*Passage*
I often complain about movies having too much exposition but Echopraxia has the opposite problem with it comes to describing what actually happens in the novel. It’s bad enough that Brüks has so little information to work with, but even when he does manage to make leaps of insight, he often doesn’t share those with the reader. Watts take such a perverse delight in obfuscating matters that it can be hard to understand even action scenes that unfold right in front of Brüks’ eyes. After extensively reading discussions on the novel including a very informative AMA that Watts held on Reddit, I’m pretty sure that I now understand everything that the author intended to be understood. But I don’t agree that a reasonable reader could get all that from just the text.
I do admit that Watts has certainly mined deeply into the scientific literature for plenty of cool ideas. The bibliography at the end of the book makes for a fantastic resource and I found it more valuable than the novel itself. It’s just that citing a stream of these discoveries and insight don’t automatically make for a good story. Structurally, the novel consists mainly of Brüks being passive and powerless to contribute much of anything while other characters drop by to explain things to him only to die off shortly after. All these ideas are poorly integrated into the plot and with the point of view character being such a bystander to the action, it makes the novel feel boring. If the really interesting things are happening one level above Brüks, shouldn’t one of these characters be the protagonist instead, even if he or she can’t offer the perspective of a baseline human?
Another really annoying thing is that Brüks spends a lot of time being terrified by Valerie. Watts seems to enjoy hyping up the vampires’ prowess so much that it feels like wanking sometimes. It’s cool that the vampires are so intelligent that they can cooperate without needing to communicate with each other. But at some point, one wonders why they ever went extinct if they so much better than regular humans in every way. I also find it odd that after describing the non-conscious intelligences as coolly effective and free from emotions in the first novel, the end of this novel seems to humanize them again. Valerie actually seems to yearn for and enjoy the company of an intelligent being comparable to or exceeding her own. Why would a non-conscious super-predator have such feelings?
One reader commented that Echopraxia is so bad that it retroactively ruined Blindsight. I wouldn’t go that far but I would like to point out that I had a lot of questions about the first novel which was why I spent a lot of time looking for discussions about it on the Internet. I felt that Watts must have some kind of grand plan and some clever reason for introducing some of the ambiguities and even contradictions, it’s just that I wasn’t smart enough to catch his meaning. After reading this, I now think that a lot of that was just Watts throwing lots of ideas at the wall and seeing what sticks. Due to the strength and originality of its central premise plus how exciting its first contact scenario is, Blindsight was a great success. Not only is the main idea in Echopraxia much less original, it isn’t even much of a sci-fi adventure. That’s why it’s just a mediocre novel.

*Excerpted records*
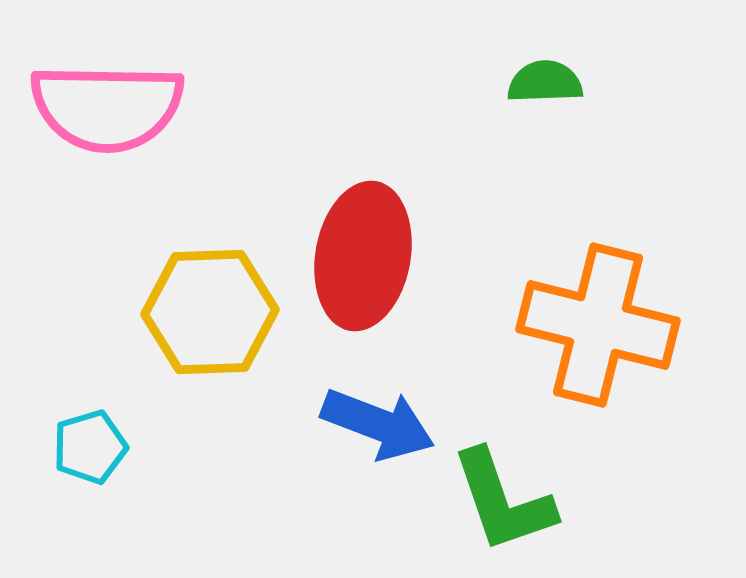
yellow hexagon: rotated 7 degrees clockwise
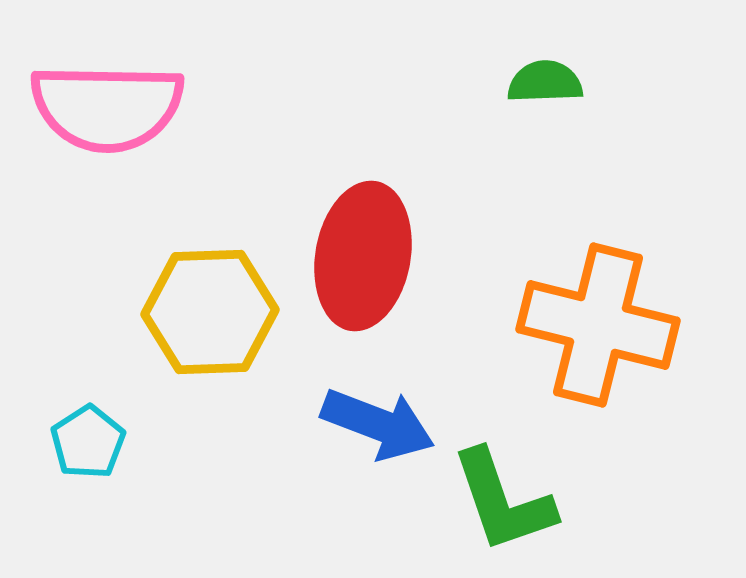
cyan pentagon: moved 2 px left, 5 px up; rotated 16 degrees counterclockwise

--

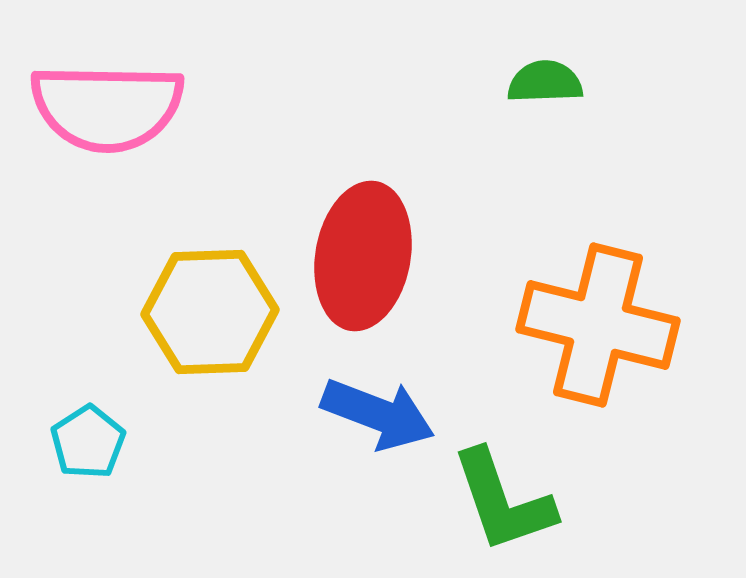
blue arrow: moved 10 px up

*What the task requires*
In the Echopraxia review:
(a) On what site did Watts hold an AMA about the novel?
(b) Which part of the book did the reviewer find more valuable than the novel itself?
(c) Which character does Brüks spend a lot of time being terrified by?
Work from the review only; the items play no part.

*The response*
(a) Reddit
(b) The bibliography at the end of the book
(c) Valerie